- [READING PASSAGE]
The Wife with a Double Life

by Barbara Foster for Nerve magazine, 1997

Civilized Frenchwomen — George Sand, Colette and  Simone de Beauvoir are my role models.

   For years, by choice, I’ve sawed myself in half emotionally in order to live a double life: daytimes a married academic, night times a Greenwich Village free spirit. A coterie of friends were hip to the masquerade; the less familiar know me as a librarian scholar engaged in research on women’s studies. One self displays a bookish facade; its shadow craves adventurous travel with lots of fucking on the side. Since each face is fed a nutritional diet, neither feels deprived. The bourgeois and the anarchist have learned to live together.

Before marriage I suffered from mental and physical constipation. Once my soul mate appeared to whisk me away from a stark parental home, the flow started. Not that I was beaten or abused –just bored to death in Philadelphia. Marriage brought me an expensive love out of a Russian novel. For several years we had great sex that precluded outside involvements. Monogamy, the first stage in our romantic cycle, gave way to a “tolerant marriage” then an “open marriage.” Some years later this evolved into a successful working ménage à trois that incorporates our significant other, Letha Hadady.

- [ASSIGNED TASK 1] Retype the part of the rows that opens with the line containing "رای یک قیمت متوسط هستند." and closes with the line containing "شغل آرایشگری استفاده", including both of those lines.

- [INFORMATION SUPPLIED]
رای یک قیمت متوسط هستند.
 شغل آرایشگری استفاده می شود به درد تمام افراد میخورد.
==
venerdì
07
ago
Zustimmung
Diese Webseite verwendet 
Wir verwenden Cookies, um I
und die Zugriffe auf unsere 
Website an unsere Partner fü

- [ASSIGNED TASK 2] Reproduce the part of the double-life essay that opens with the words containing "by Barbara Foster" and closes with "to live together.".

- [WRITTEN RESPONSE 1]
رای یک قیمت متوسط هستند.
 شغل آرایشگری استفاده می شود به درد تمام افراد میخورد.

- [WRITTEN RESPONSE 2]
by Barbara Foster for Nerve magazine, 1997

Civilized Frenchwomen — George Sand, Colette and  Simone de Beauvoir are my role models.

   For years, by choice, I’ve sawed myself in half emotionally in order to live a double life: daytimes a married academic, night times a Greenwich Village free spirit. A coterie of friends were hip to the masquerade; the less familiar know me as a librarian scholar engaged in research on women’s studies. One self displays a bookish facade; its shadow craves adventurous travel with lots of fucking on the side. Since each face is fed a nutritional diet, neither feels deprived. The bourgeois and the anarchist have learned to live together.